Local agriculture professionals react to 'Roundup' labeled as carcinogen

Local agriculture professionals react...

SANTA MARIA, Calif. - When it comes to killing weeds, farmers and homeowners have turned to the popular brand called "Roundup." 

"You know it has had some bad press in the last couple of years but we still have a good amount of sales on it, explains Salesman for Farm Supply Company in Santa Maria, Greg Flores. 

And more bad press is coming to parent company Monsanto as California health leaders see "Roundup" as potentially a different type of killer. 

There's now a push to put warning labels on the Roundup containers after studies and testing showed the weed killer's main chemical ingredient "Glyphosate" may cause cancer. 

For Flores - he's concerned what this change in labeling could mean, telling us: "Well my first thought is it's going to scare people because people say: "Oh, we gotta worry about that cancer thing - we're not gonna buy that." but the problem is is that the state of California has to list anything that's got a minute potential of causing cancer."

And these labels are on more home supplies than you may realize - things like everyday garden hoses and shovels. 

"Because again of the minute substance in here that could cause it - it's gotta be labeled but it's just a regular old shovel," Flores says while holding a shovel. 

One alternative to products like roundup is going the organic route, but even they have to be careful about their labeling.

"Our material - because it's a plant derived oil material it is exempt from EPA requirements but we do show that on the label so it's clear and truthful," says Joe Haslett, Sales Representative for Organic Ag Products. 

For farmers like Jerry Rutiz in Arroyo Grande, he doesn't use pesticides at all. Instead, he and his employees pull the weeds themselves.

"It's a lot of work - a lot of hand labor - instead of one little spray of the weeds to kill em, we have to get out there every few weeks and hoe out the areas where the weeds are sprouting," Rutiz tells us. 
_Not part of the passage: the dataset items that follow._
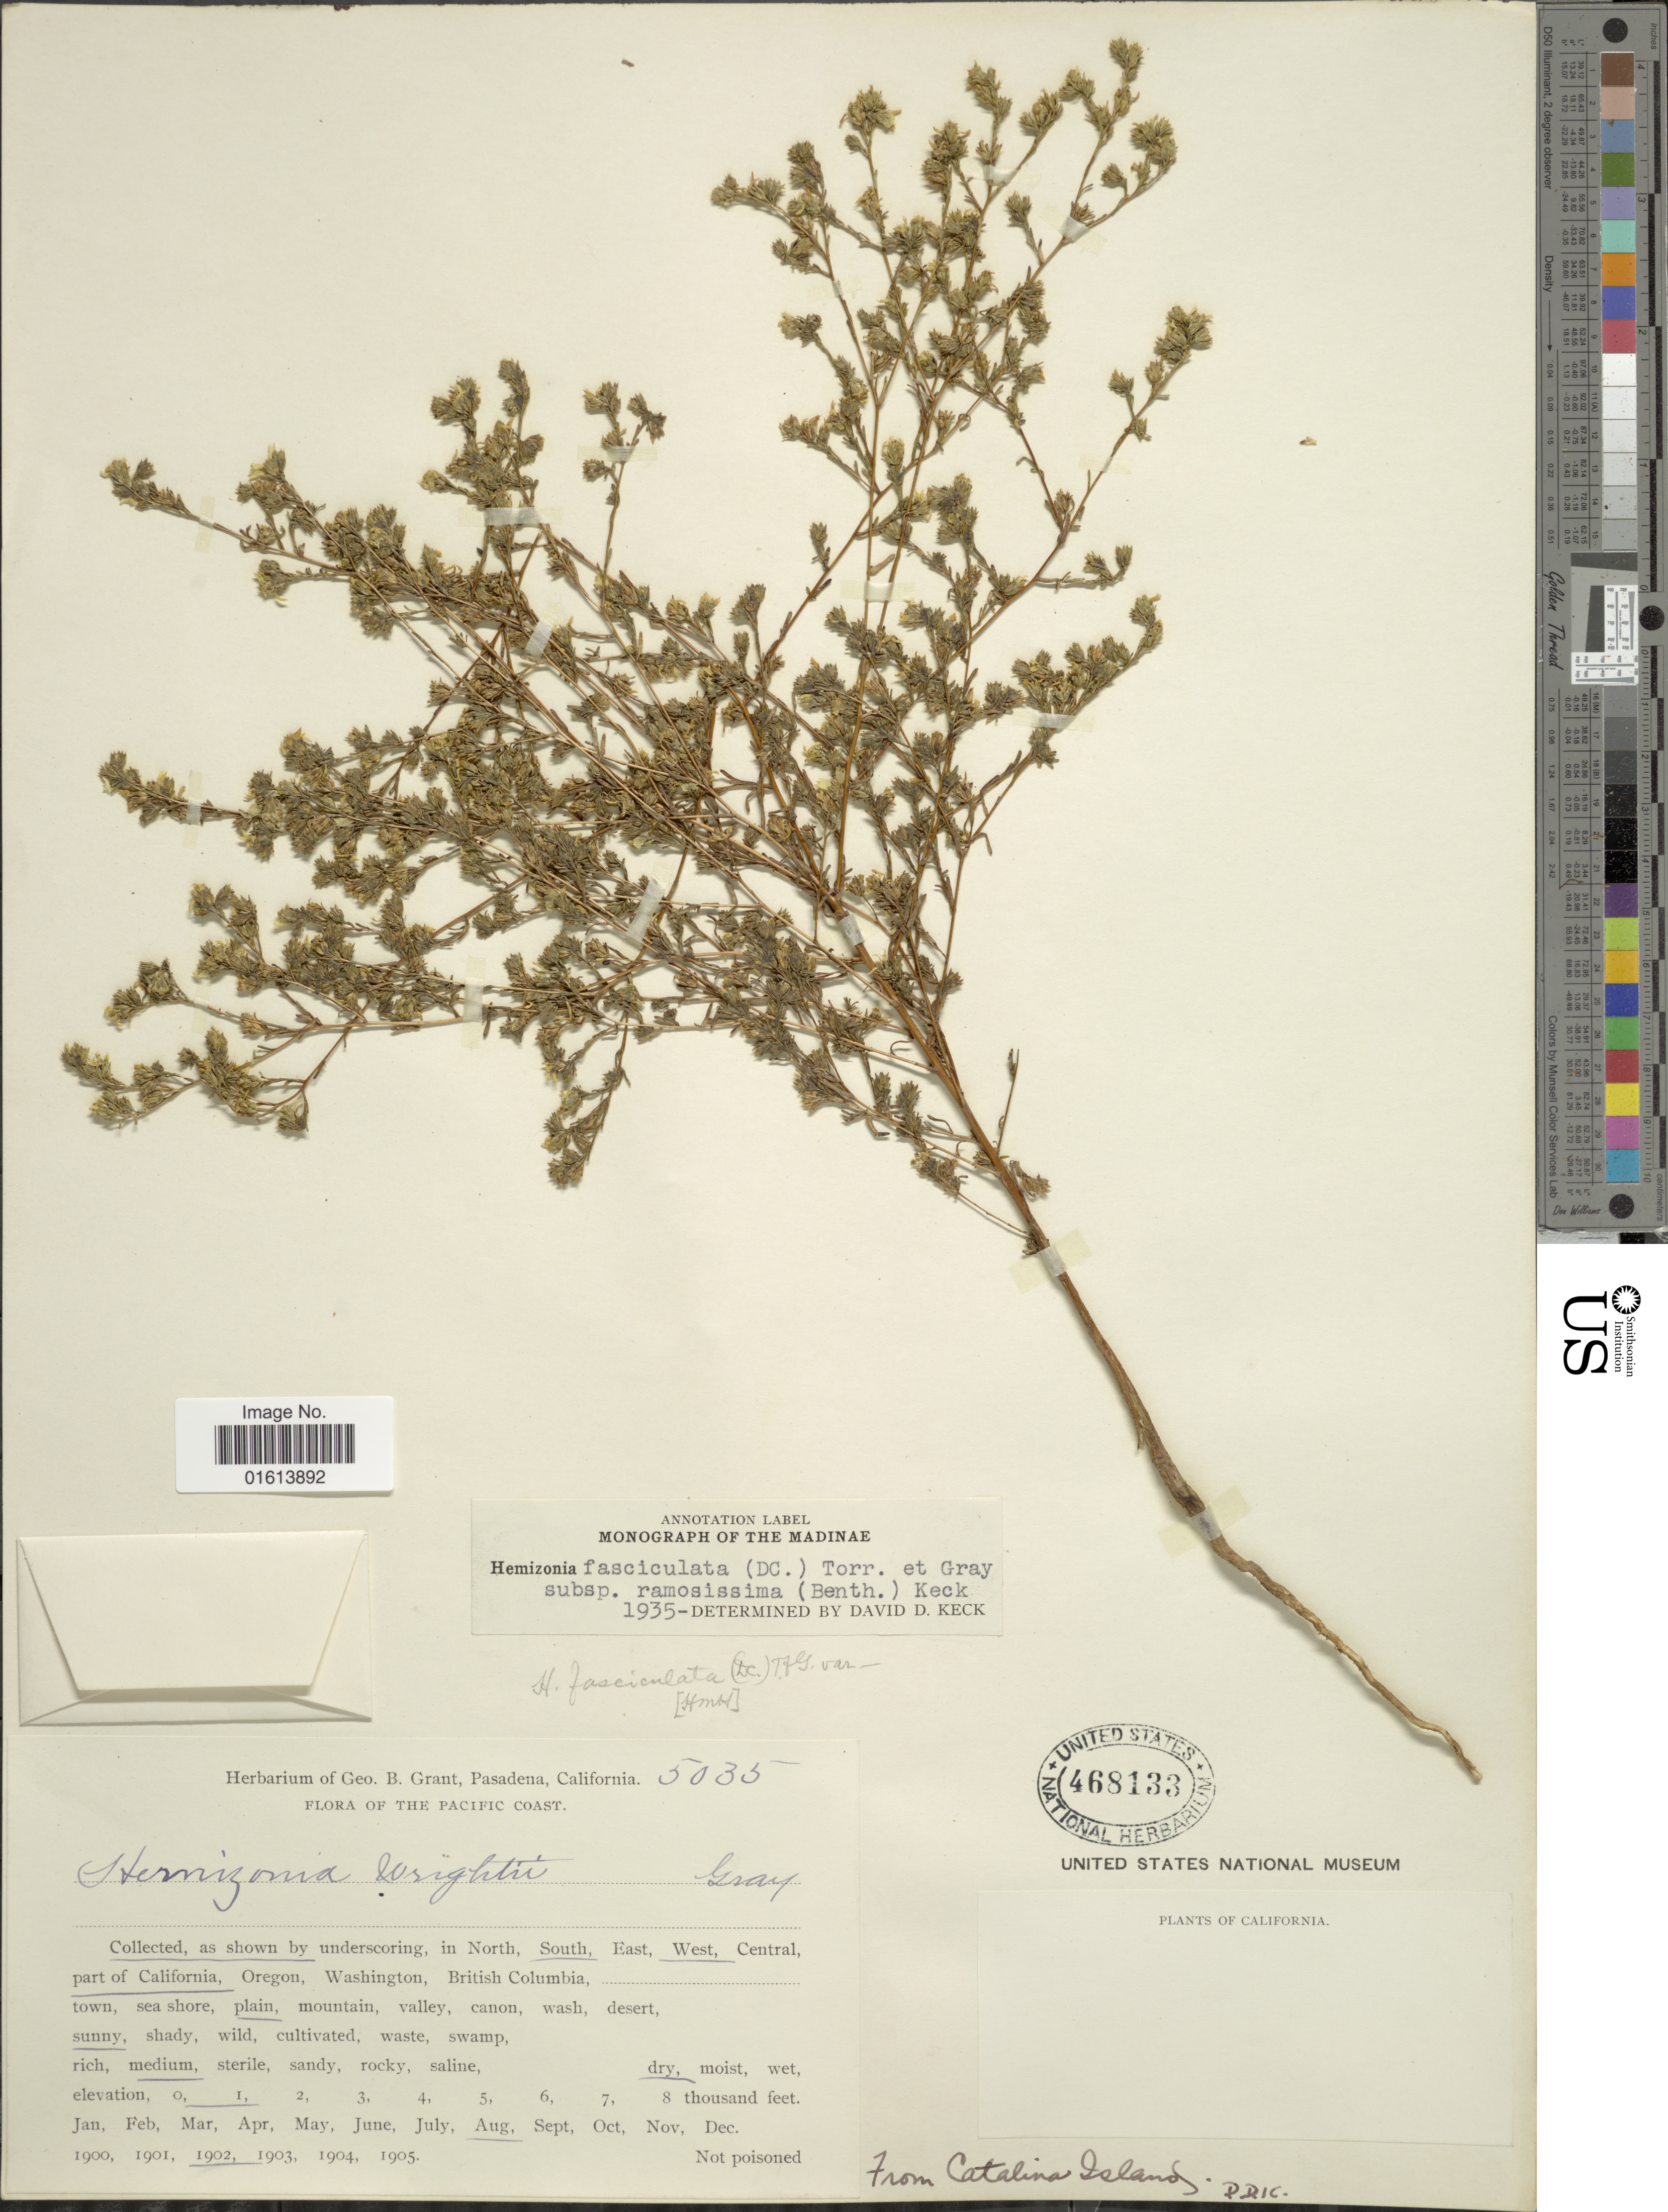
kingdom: Plantae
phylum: Tracheophyta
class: Magnoliopsida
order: Asterales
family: Asteraceae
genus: Hemizonia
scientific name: Hemizonia fasciculata subsp. ramosissima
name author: (Benth.) D.D. Keck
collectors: G. Grant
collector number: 5035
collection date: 1902-08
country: United States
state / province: California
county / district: Los Angeles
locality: Pasadena, California. in South-West part of California.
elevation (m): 0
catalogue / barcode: US 468133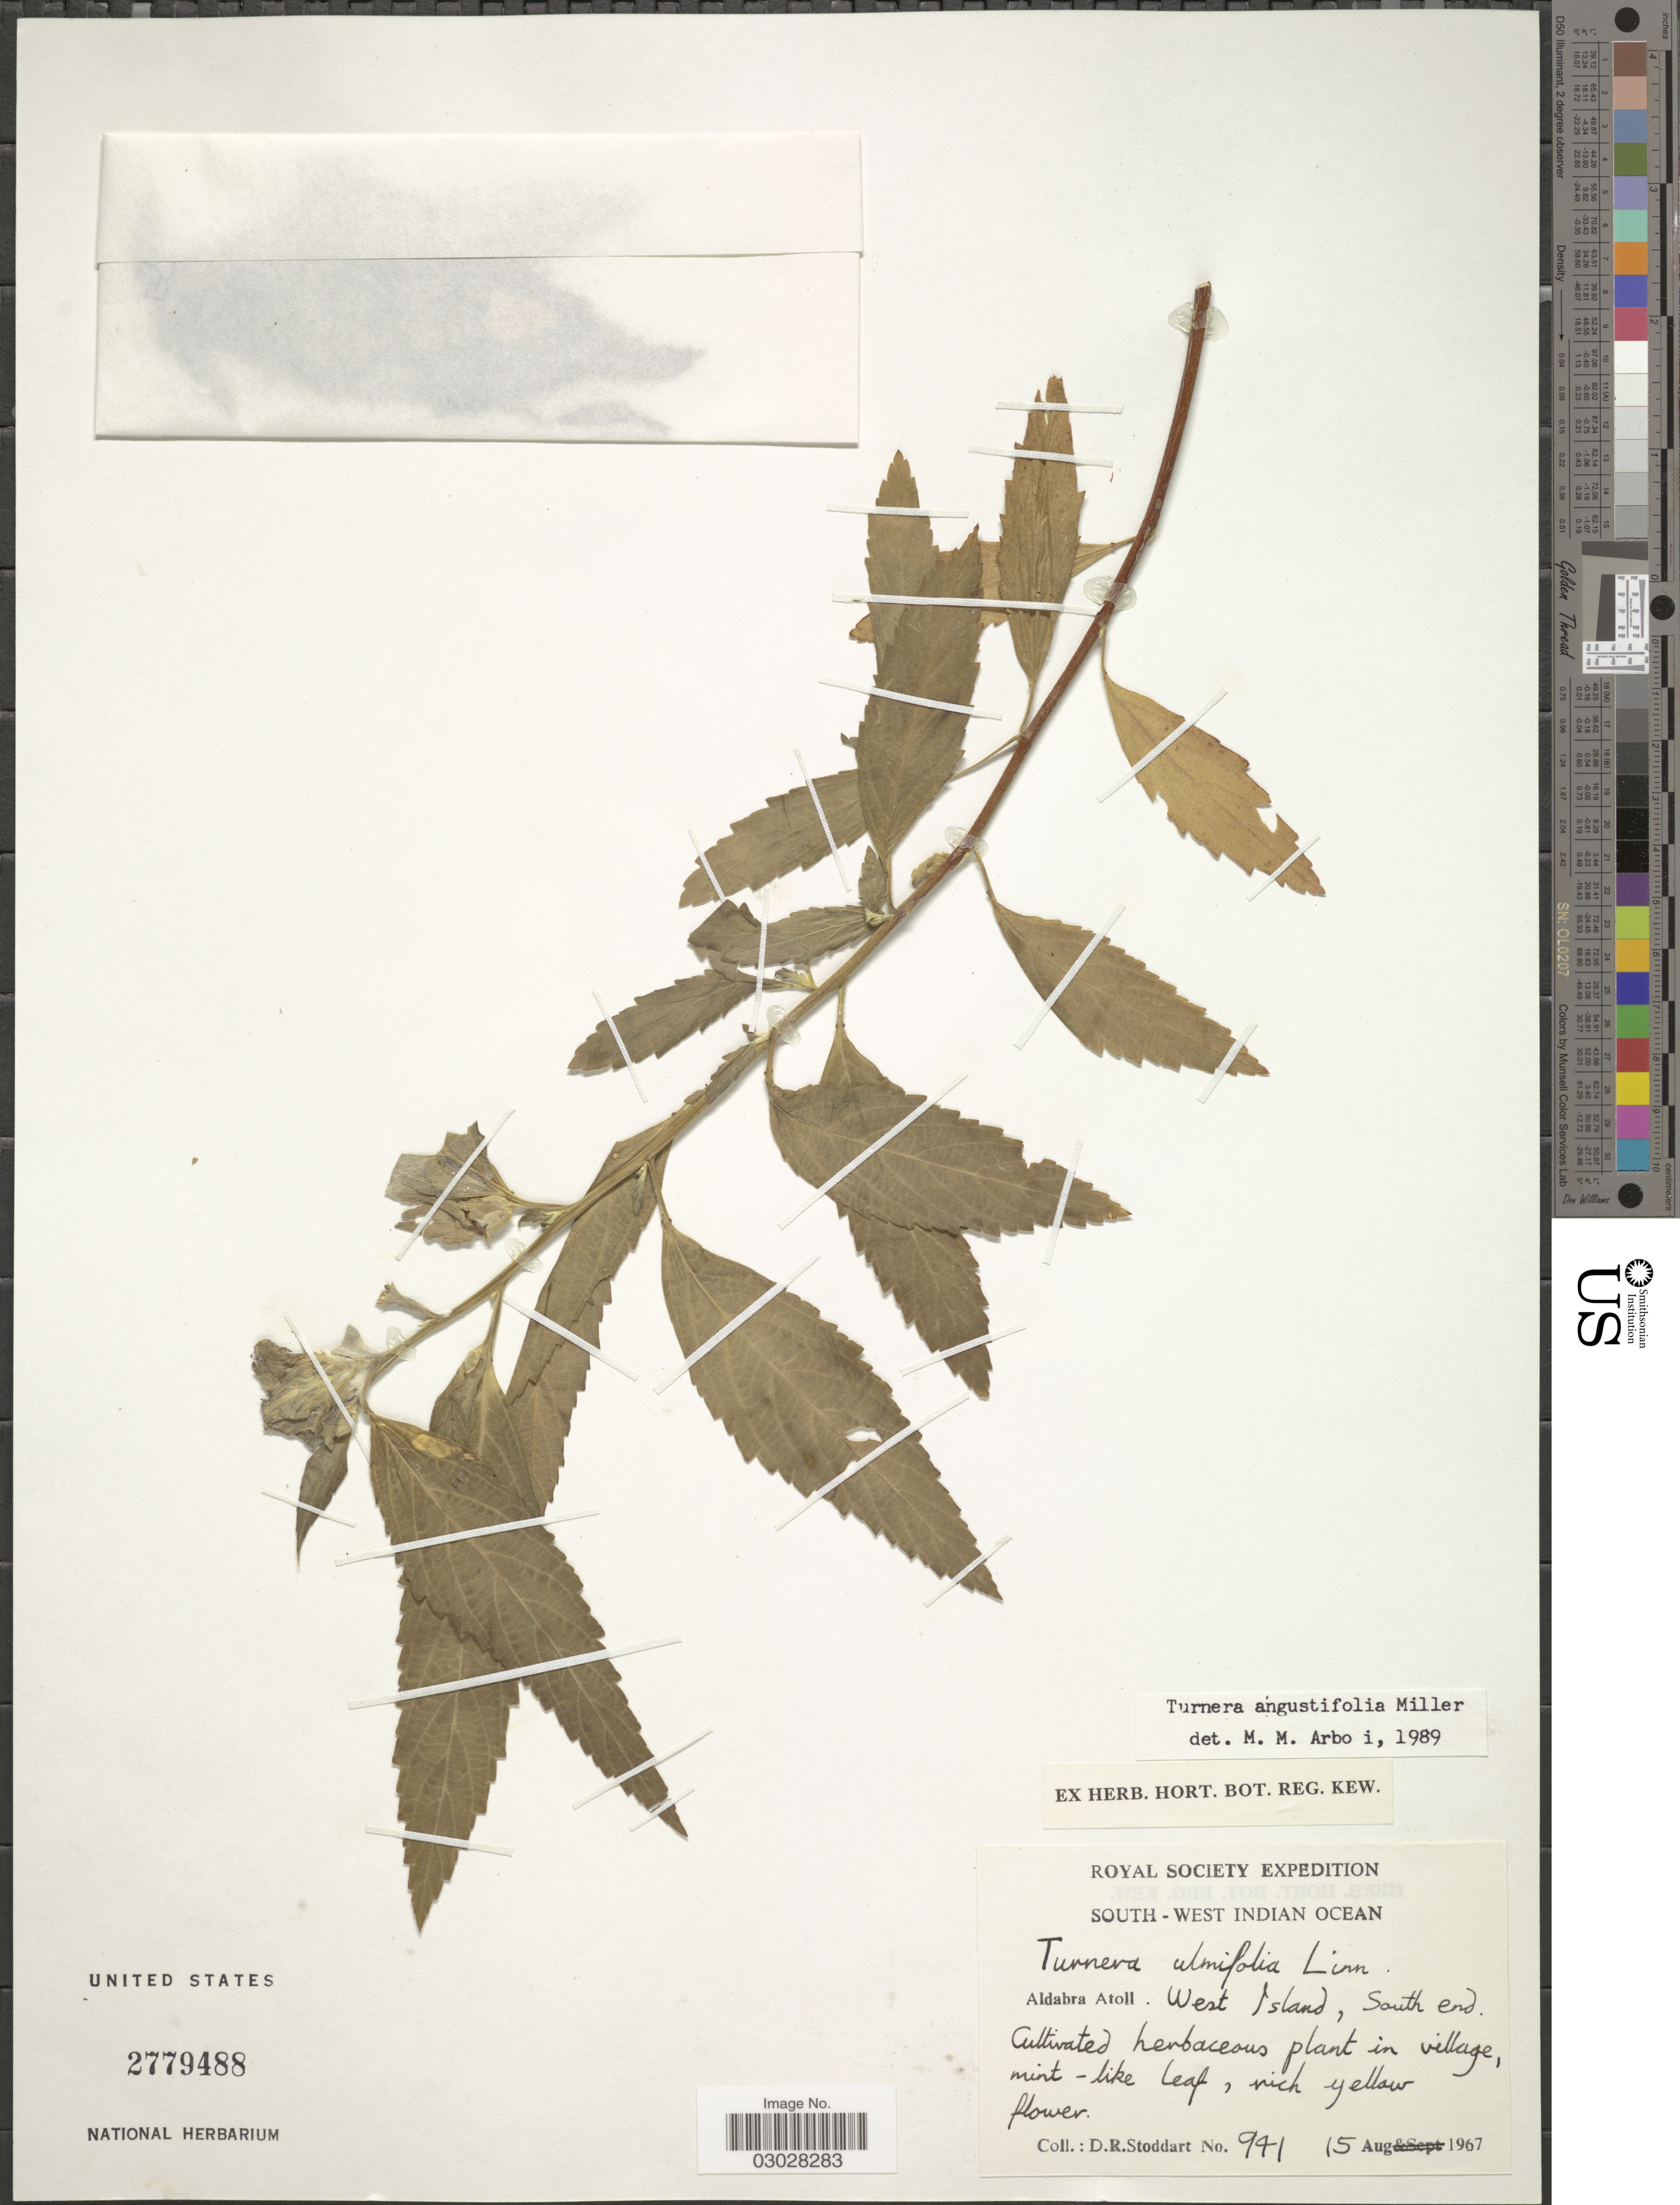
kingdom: Plantae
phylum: Tracheophyta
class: Magnoliopsida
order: Malpighiales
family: Turneraceae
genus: Turnera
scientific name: Turnera ulmifolia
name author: L.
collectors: D. R. Stoddart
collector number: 941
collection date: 1967-08-15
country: Seychelles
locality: South-West Indian Ocean. Aldabra Atoll. West Island, South end.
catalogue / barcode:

Rutiz says he's pesticide free because that's what his customers were looking for. 

Customers like Maureen Kelly who come every week to Rutiz's farm stand to get fresh fruits and vegetables.

"That's very important to be able to eat a strawberry or anything else- any other vegetable - that hasn't been sprayed.. it's healthier," Kelly says. 

 According to CNN, Monsanto plans to fight the claims from the state.